Le 10 novembre dernier, nous avons célébré le centenaire de la fin de la « Grande Guerre » de 1914 – 1918.

100 ans après la fin de ce conflit qui a saigné la France et l’Allemagne, nous avons célébré la paix en présence d’une délégation de notre ville jumelée de Liederbach. Quelques jours plus tard, des collégiens de Villebon et de Liederbach se sont rendus ensemble sur le champ de bataille de Verdun. Pourquoi ces cérémonies de mémoire, pourquoi ces échanges internationaux ?  Parce que la paix ne se construit pas à travers des traités vite déchirés, elle se construit et se fonde sur des rencontres régulières entre les habitants de nations différentes, surtout si leurs parents se sont naguère combattus.
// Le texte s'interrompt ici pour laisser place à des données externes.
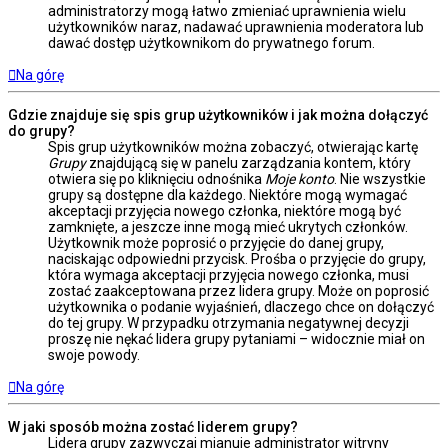
administratorzy mogą łatwo zmieniać uprawnienia wielu
użytkowników naraz, nadawać uprawnienia moderatora lub
dawać dostęp użytkownikom do prywatnego forum.
Na górę
Gdzie znajduje się spis grup użytkowników i jak można dołączyć
do grupy?
Spis grup użytkowników można zobaczyć, otwierając kartę
Grupy
znajdującą się w panelu zarządzania kontem, który
otwiera się po kliknięciu odnośnika
Moje konto
. Nie wszystkie
grupy są dostępne dla każdego. Niektóre mogą wymagać
akceptacji przyjęcia nowego członka, niektóre mogą być
zamknięte, a jeszcze inne mogą mieć ukrytych członków.
Użytkownik może poprosić o przyjęcie do danej grupy,
naciskając odpowiedni przycisk. Prośba o przyjęcie do grupy,
która wymaga akceptacji przyjęcia nowego członka, musi
zostać zaakceptowana przez lidera grupy. Może on poprosić
użytkownika o podanie wyjaśnień, dlaczego chce on dołączyć
do tej grupy. W przypadku otrzymania negatywnej decyzji
proszę nie nękać lidera grupy pytaniami – widocznie miał on
swoje powody.
Na górę
W jaki sposób można zostać liderem grupy?
Lidera grupy zazwyczaj mianuje administrator witryny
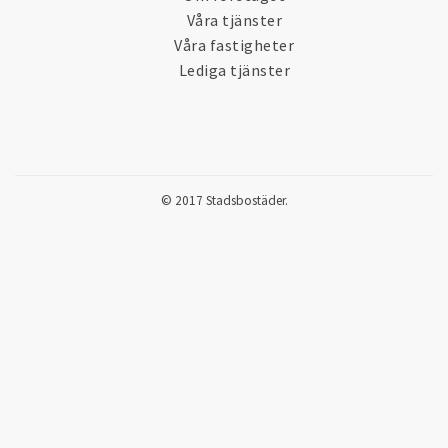
Våra tjänster
Våra fastigheter
Lediga tjänster
© 2017 Stadsbostäder.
Et parce que la paix, nous la devons à nos enfants comme à celles et ceux qui sont tombés sur tous les champs de bataille.

Début octobre, le Samu Social de Paris a hébergé 23 familles – dont 56 enfants – dans l’hôtel La Ferronnière.

Des familles venant de France comme du monde entier, parfois réfugiées ou demandeuses d’asile. Nous n’avons pas détourné les yeux comme le font trop de collectivités. Les élus, les services municipaux et plusieurs associations ont été mobilisés dans une action cohérente et durable pour assurer le suivi médical et la scolarisation des enfants, de même que l’insertion sociale des adultes.

Les services du Département et de l’Education Nationale ont été constamment à nos côtés pour répondre aux besoins.

Ces 23 familles ne deviendront sans doute pas Villebonnaises mais il nous semblé normal et essentiel qu’elles trouvent dans notre commune un répit et l’énergie pour rebondir face aux difficultés immenses qu’elles ont et qu’elles auront encore à affronter.

Une ville exemplaire et solidaire : c’est bien l’ambition que nous continuons de porter avec vous.